▶ ASSIGNMENT: Pictures aside, print all of the data below exactly as written.

▶ MATERIAL PROVIDED:
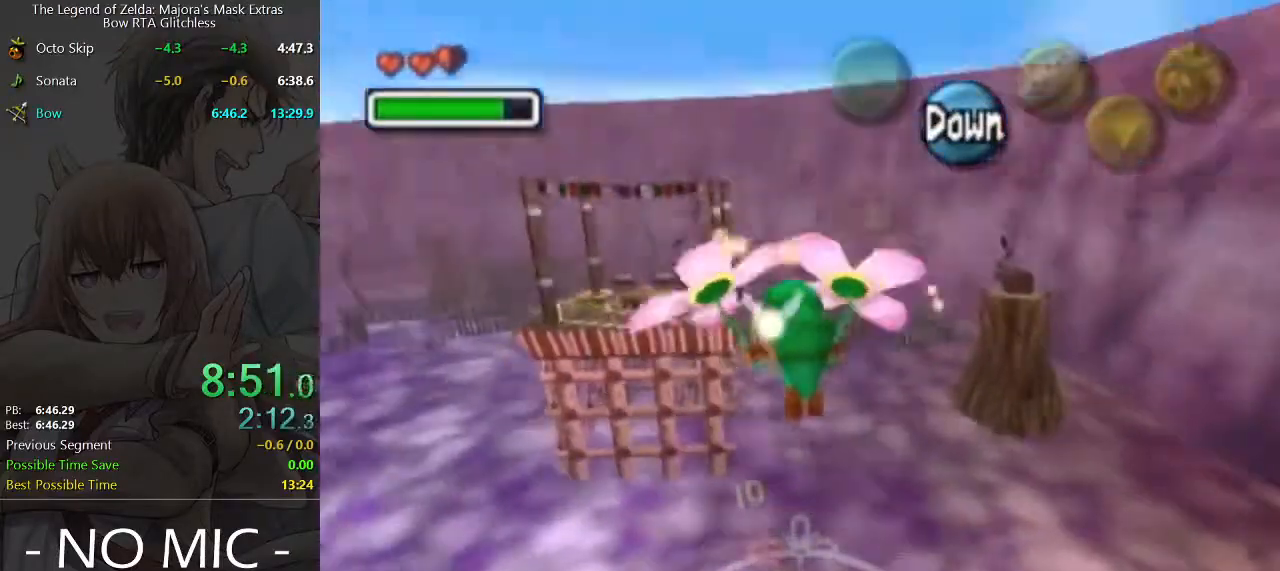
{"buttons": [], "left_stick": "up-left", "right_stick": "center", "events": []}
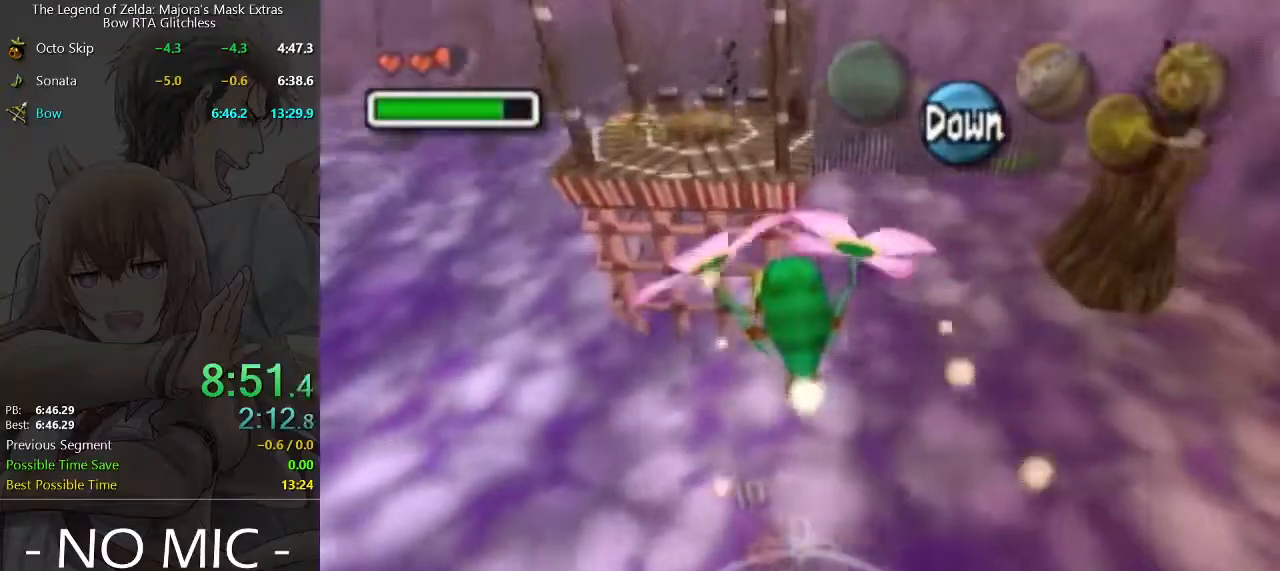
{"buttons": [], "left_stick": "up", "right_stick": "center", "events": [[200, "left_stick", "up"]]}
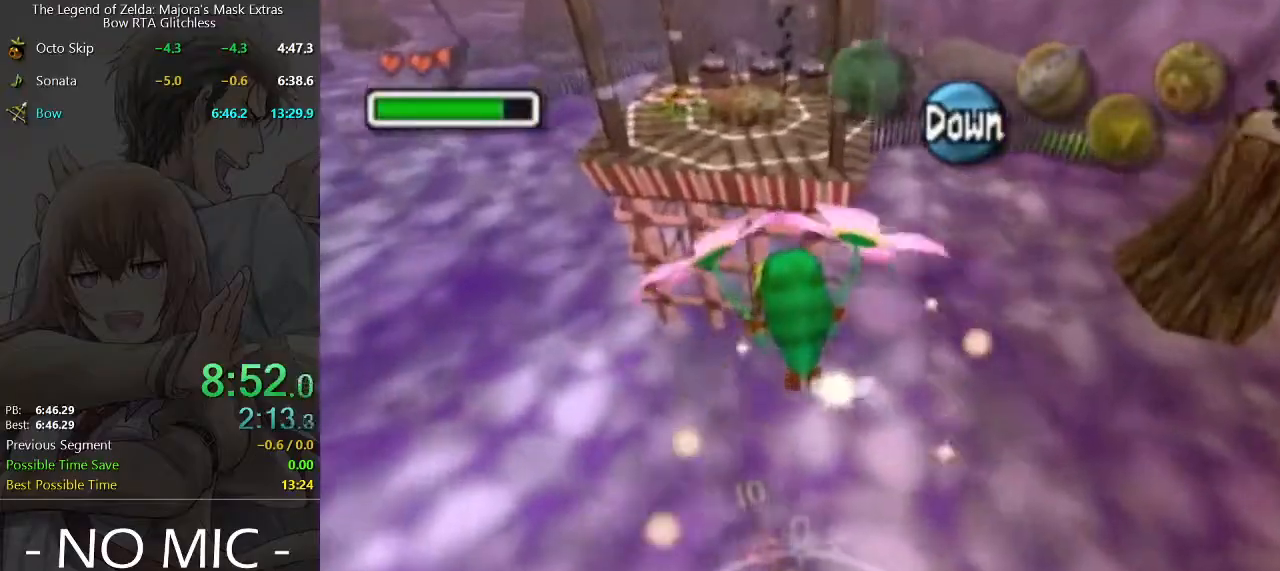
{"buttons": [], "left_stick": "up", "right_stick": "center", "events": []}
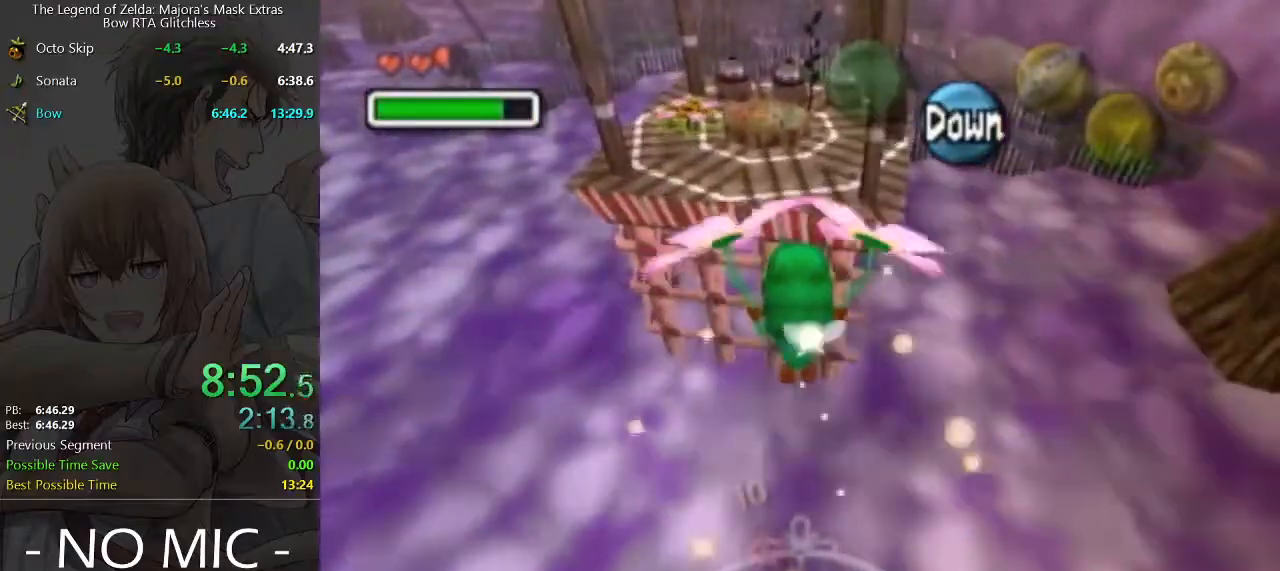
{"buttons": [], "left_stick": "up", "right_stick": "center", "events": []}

▶ RESULT OF THE EXERCISE:
{"buttons": [], "left_stick": "up-left", "right_stick": "center", "events": []}
{"buttons": [], "left_stick": "up", "right_stick": "center", "events": [[200, "left_stick", "up"]]}
{"buttons": [], "left_stick": "up", "right_stick": "center", "events": []}
{"buttons": [], "left_stick": "up", "right_stick": "center", "events": []}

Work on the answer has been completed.